The question that begs answering is; why can't our government do the job? What are all those tax supported agencies doing with all that cash they claim to need to protect the country? Instead of spending millions on asking people to take off their shoes in airports maybe those funds, plus a lot more that's wasted, could go towards fighting the "cyber war." 
The recent alarming disclosure that China is hacking our computers has generated the kind of fear and paranoia that neo-cons and the "military industrial complex" thrives on. 
The winners in this new scare are companies like Mandiant who put out a blistering report about China's cyber attack on the U.S.
This begs another question. Why wasn't this report put out by one of the government agencies that have long been aware of these attacks? You get one guess. It's the "M" word.  
The report, embraced by stakeholders in both government and industry, represented a notable alignment of interests in Washington: The Obama administration has pressed for new evidence of Chinese hacking that it can leverage in diplomatic talks — without revealing secrets about its own hacking investigations — and Mandiant makes headlines with its sensational revelations.
The report also shows the balance of power in America's cyberwar has shifted into the hands of the $30 billion-a-year computer security industry.
"We probably kicked the hornet's nest," Mandia, 42, said in an interview at the Alexandria, Va., headquarters of Mandiant.
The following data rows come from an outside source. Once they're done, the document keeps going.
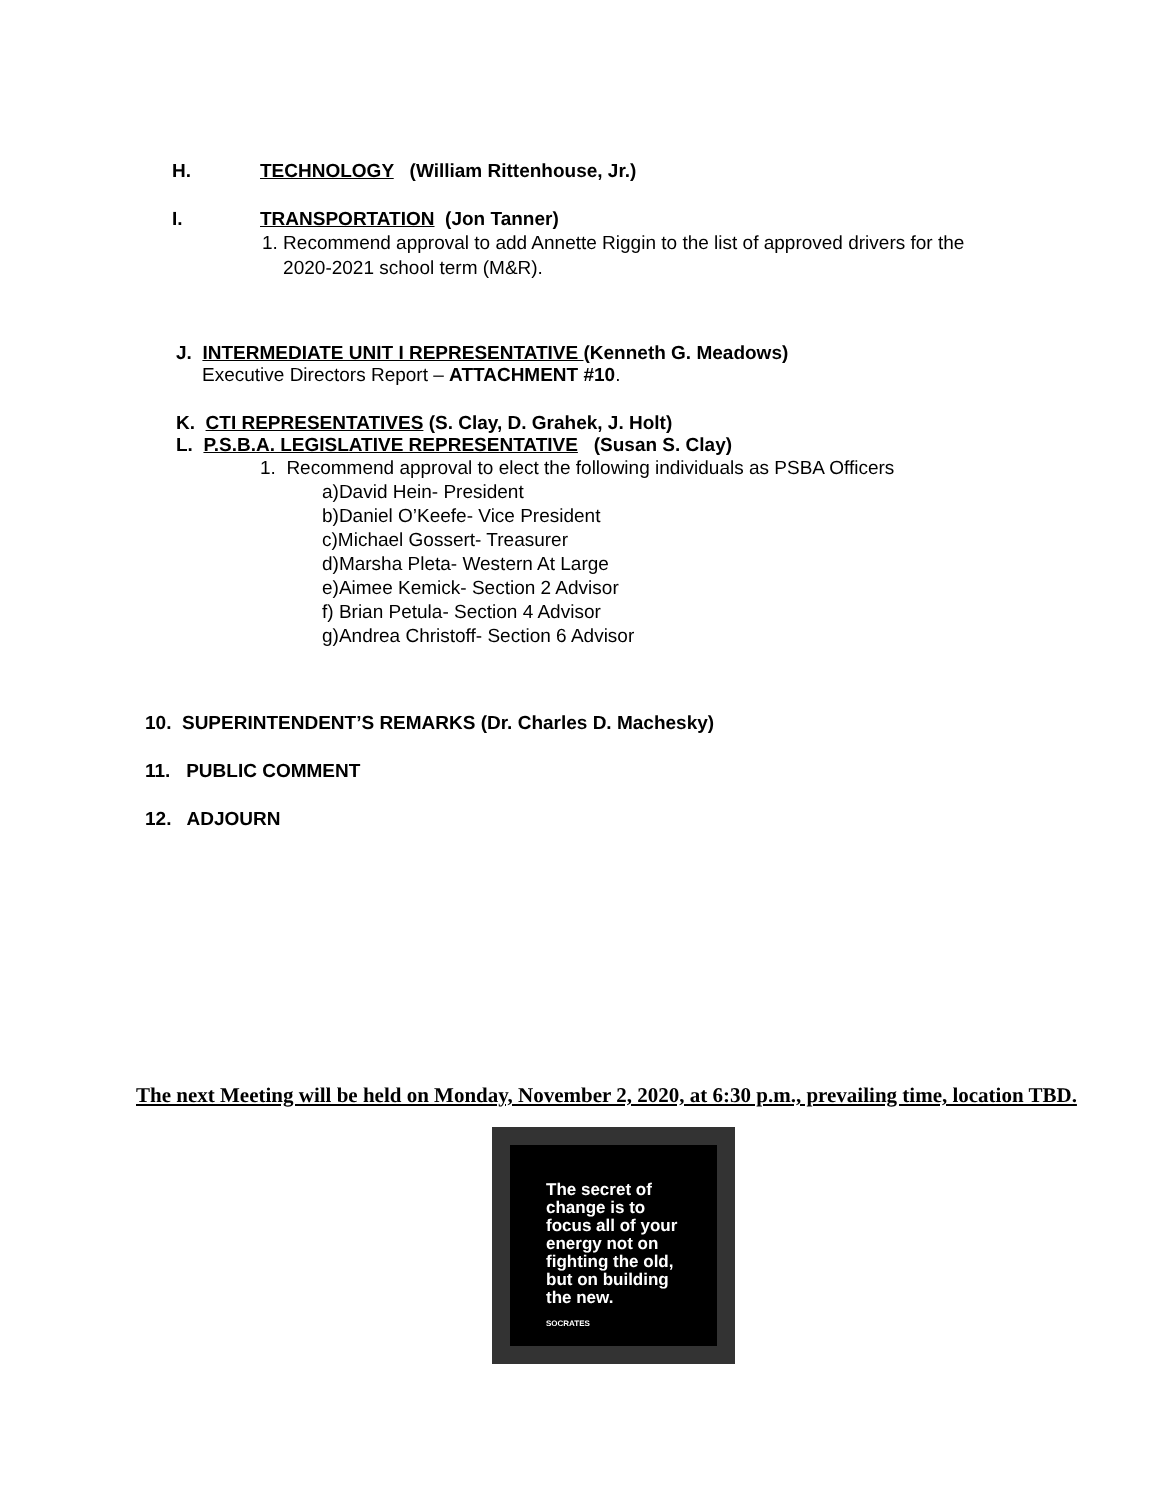H. TECHNOLOGY (William Rittenhouse, Jr.)
I. TRANSPORTATION (Jon Tanner)
1. Recommend approval to add Annette Riggin to the list of approved drivers for the
2020-2021 school term (M&R).
J. INTERMEDIATE UNIT I REPRESENTATIVE (Kenneth G. Meadows)
Executive Directors Report – ATTACHMENT #10.
K. CTI REPRESENTATIVES (S. Clay, D. Grahek, J. Holt)
L. P.S.B.A. LEGISLATIVE REPRESENTATIVE (Susan S. Clay)
1. Recommend approval to elect the following individuals as PSBA Officers
a)David Hein- President
b)Daniel O’Keefe- Vice President
c)Michael Gossert- Treasurer
d)Marsha Pleta- Western At Large
e)Aimee Kemick- Section 2 Advisor
f) Brian Petula- Section 4 Advisor
g)Andrea Christoff- Section 6 Advisor
10. SUPERINTENDENT’S REMARKS (Dr. Charles D. Machesky)
11. PUBLIC COMMENT
12. ADJOURN
The next Meeting will be held on Monday, November 2, 2020, at 6:30 p.m., prevailing time, location TBD.
The secret of
change is to
focus all of your
energy not on
fighting the old,
but on building
the new.
SOCRATES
But "tolerance is just dwindling. People are tired of the status quo of being hacked with impunity, where there's no risk or repercussion."
China has disputed Mandiant's allegations.
Mandiant, which took in some $100 million in business last year — up 60 percent from the year before — is part of a lucrative and exploding market that goes beyond antivirus software and firewalls. These "digital forensics" outfits can tell a business whether its systems have been breached and — if the company pays extra — who attacked it.
Mandiant's staff is stocked with retired intelligence and law enforcement agents who specialize in computer forensics and promise their clients confidentiality and control over the investigation. In turn, they get unfettered access to the crime scene and resources to fix the problem (Mandiant won't say exactly how much it charges, but it's estimated to average around $400 an hour).

Is Mandiant a 'digital Blackwater'?

The last question I want to ask is; who is profiting from this new war? How many politicians and the people that finance their campaigns have invested in this industry?  Chances of getting an answer to this question is slim to none because it would be the needle that bursts this new bubble before it has a chance to inflate into another large waste of tax payer dollars that quickly disappear into places we can't go to.